2 replies on “Reflections of an Aryan woman, 7”

“Unable to deny the enormous contribution of the Greeks to science and philosophy, some Jews of Alexandria, of Greek culture (and sometimes of Greek name, such as Aristobulus of the third century B.C.) did not hesitate to write that all the most solid Greek thought—the work of Pythagoras, Plato, Aristotle—was due, in the final analysis, only to the influence of Jewish thought, which had its source in Moses and the Prophets.”

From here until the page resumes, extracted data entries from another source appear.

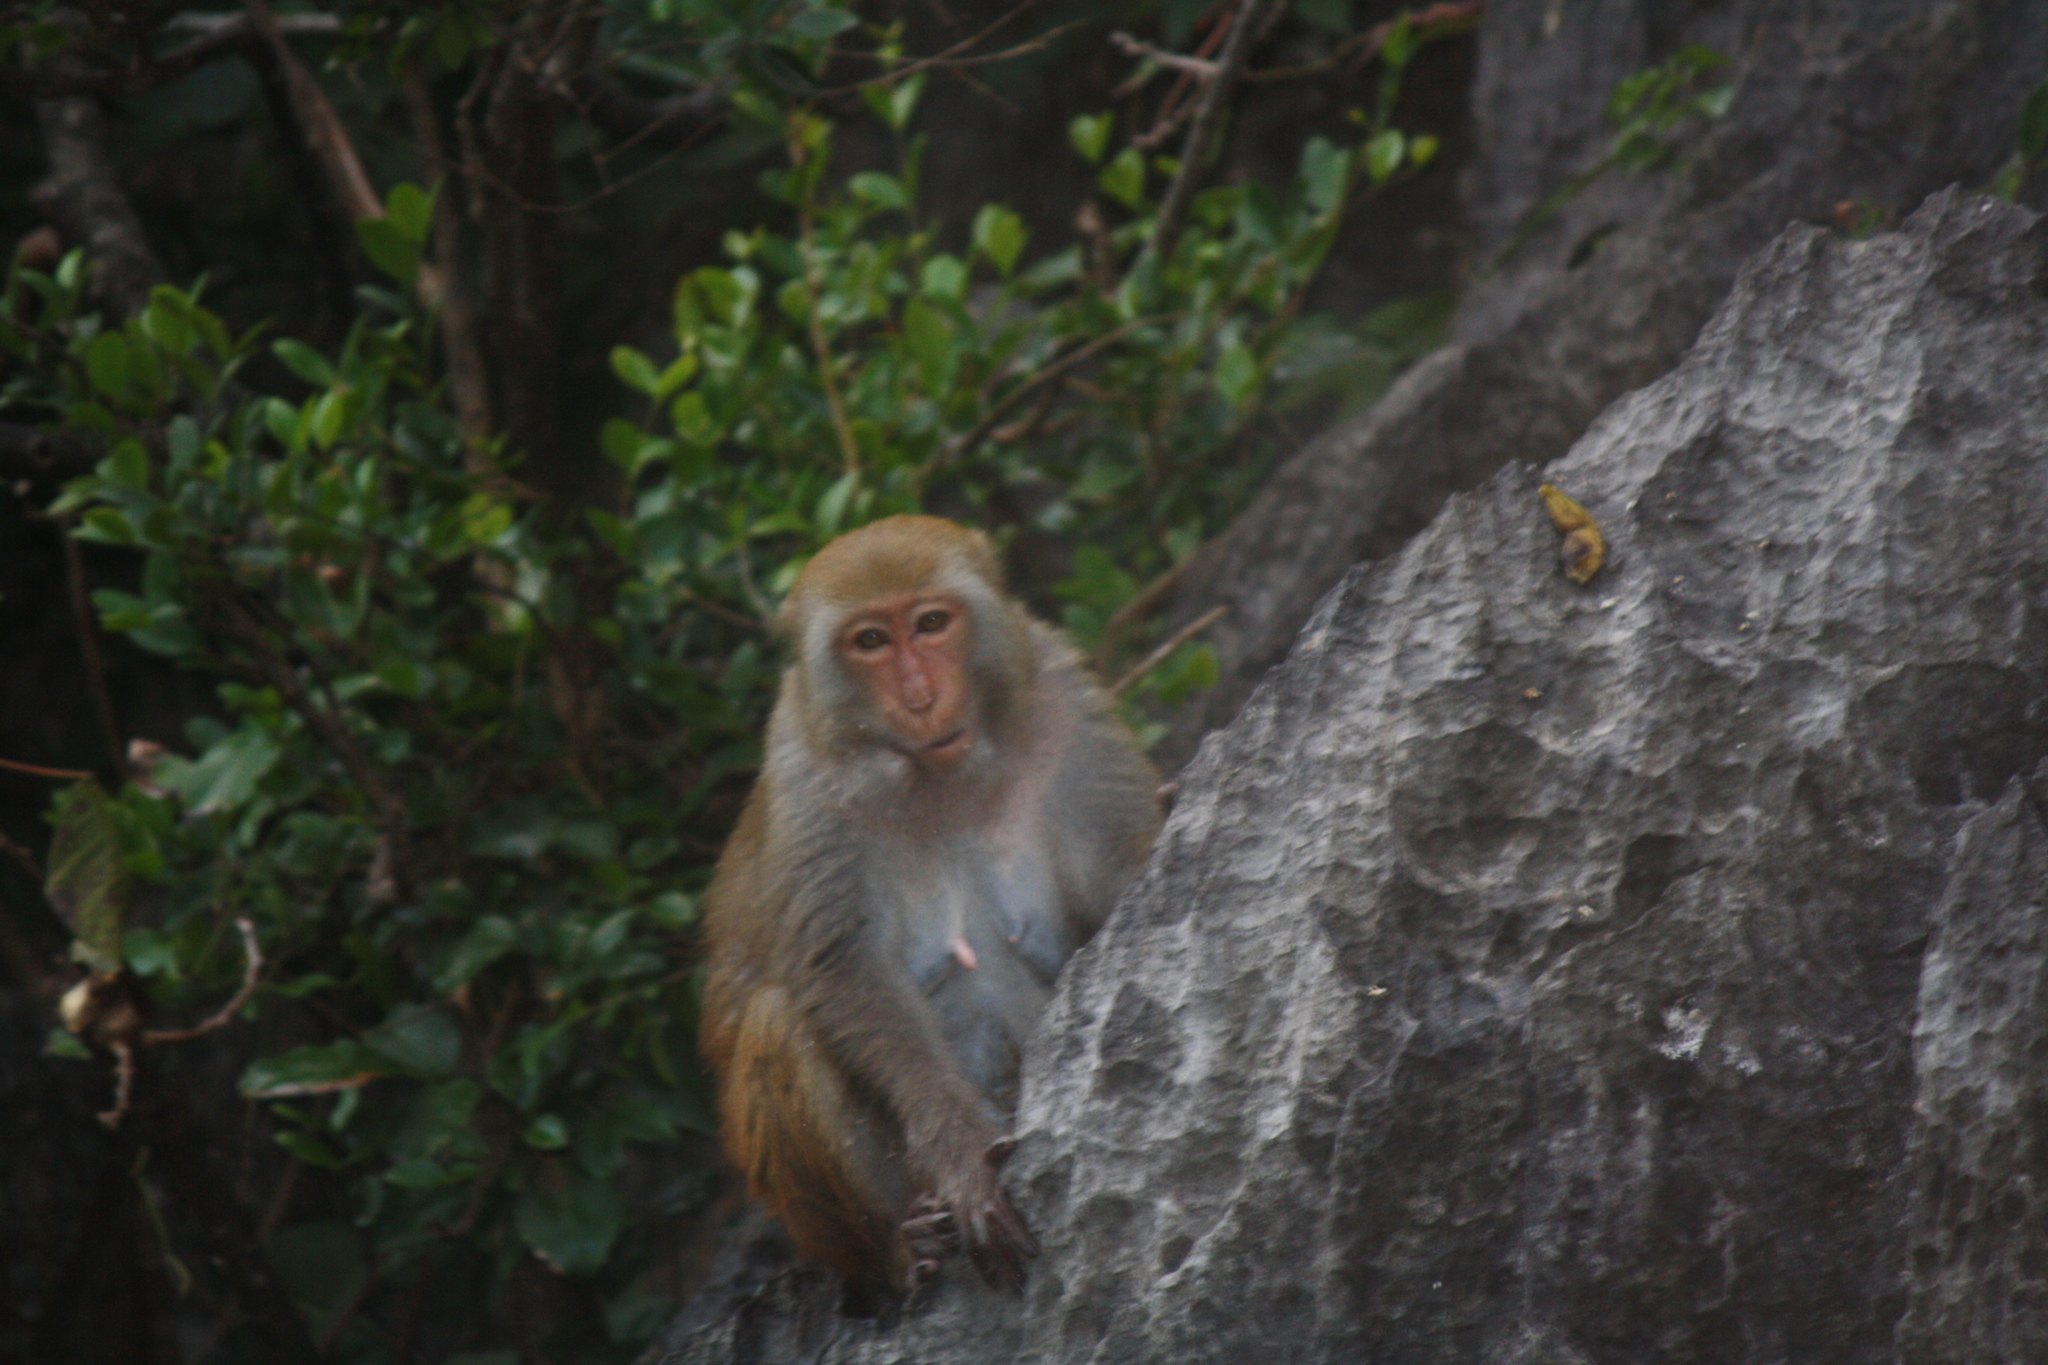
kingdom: Animalia
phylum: Chordata
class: Mammalia
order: Primates
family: Cercopithecidae
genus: Macaca
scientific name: Macaca mulatta
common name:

Its breathtaking to me that anyone could actually believe this. Even among the dumbest of the Neo-Carians and Neo-Leleges of the degenerated Hellas I cannot imagine any intelligent person to believe such utter nonsense.
The idea that Plato’s cave and Euclidean geometry are based in any way upon the gibberish of talking animals [snakes and donkeys in particular] and kosher dietary laws has to be among the absolutely dumbest and most facetious lies ever contrived in the history of mankind, only being less ridiculous than the pseudo-history of the early churches by a hair.

If I remember correctly, we already mentioned the subject of what Savitri said in your quotation during our translations of Deschner’s history of Xtianity. But more than kike chutzpah, I am concerned that even anti-Semite racists continue to be addicted to the religion of their silly parents.